The main thing we're writing about though is how the sequence of events completely defies all the evolutionary schemas later applied. There is nothing remotely like a movement from bands to tribes to chiefdoms to states. There seems this weird Hopewell thing without even bands, people alternating between isolated families and much larger theatrical polities, then you get take-off into Cahokia, where the first city is by far the biggest, explodes into something like a fully-fledged state or empire, then it breaks down into chiefdoms, then those collapse into something like tribes (more like polis-sized cosmological republics in most cases I'm aware of). The missing element would seem to be politics. It's pretty clear later "tribal" republics were reacting against Cahokia or at least the Mississippians in general. Some had pretty explicit myths (like the Cherokee Ani-Kutani). Yet it never occurs to most scholars that social movements with their own ideologies can exist in places where no Europeans are involved.
DG
Thank you for your comment. Hopewell ceremonial sites feature what appear to be temporary dwellings, so we can surmise that people lived there part of the year to undertake maintenance, organize ceremonies, and redistribute goods, then dispersed to their smaller homesteads for the rest of the year. Sources here are my own PEOPLES OF THE INLAND SEA (2018), 16-17, and the essays by Paul Pacheco ("Why Move? Hopewell Sedentism Revisited") and Bradley Lepper ("Ceremonial Landscape of the Newark Earthworks") in Martin Byers and DeeAnn Wymer's HOPEWELL SETTLEMENT PATTERNS, SUBSISTENCE, AND SYMBOLIC LANDSCAPES (Florida, 2010, 37-55 and 97-127.

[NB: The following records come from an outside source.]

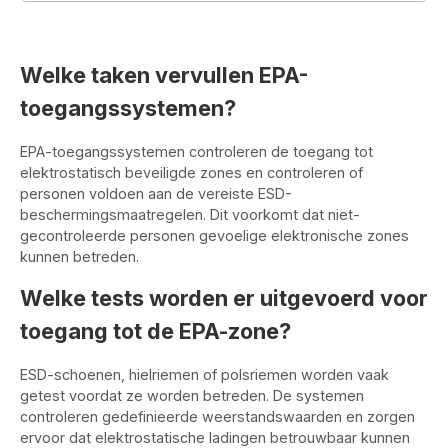
Welke taken vervullen EPA-
toegangssystemen?
EPA-toegangssystemen controleren de toegang tot
elektrostatisch beveiligde zones en controleren of
personen voldoen aan de vereiste ESD-
beschermingsmaatregelen. Dit voorkomt dat niet-
gecontroleerde personen gevoelige elektronische zones
kunnen betreden.
Welke tests worden er uitgevoerd voor
toegang tot de EPA-zone?
ESD-schoenen, hielriemen of polsriemen worden vaak
getest voordat ze worden betreden. De systemen
controleren gedefinieerde weerstandswaarden en zorgen
ervoor dat elektrostatische ladingen betrouwbaar kunnen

ReplyDeleteCahokia is a pretty unique place, comparable only to the contemporary Ancestral Puebloan culture in the Southwest. It does seem to have made a big impression on subsequent Native American politics in eastern North America. Like you, I suspect that this was as often as not a negative impression, but Charles Hudson notes (KNIGHTS OF SPAIN, WARRIORS OF THE SUN, 1997) that the chiefdoms encountered by Soto's entrada in 1539-43 bear a very strong resemblance to the Mississippian culture: subordinate castes, temple mounds, large and apparently permanent towns. Some of these chiefdoms (e.g. Mabila) also seemed pretty fragile, insofar as a single adverse military encounter with Soto's men was sufficient to destroy their prestige and trigger a collapse.
Big fan of your work, by the way. DEBT: THE FIRST 5,000 YEARS was the most intellectually exciting book I've read in the last half-dozen years, and my wife and I both loved BULLSHIT JOBS.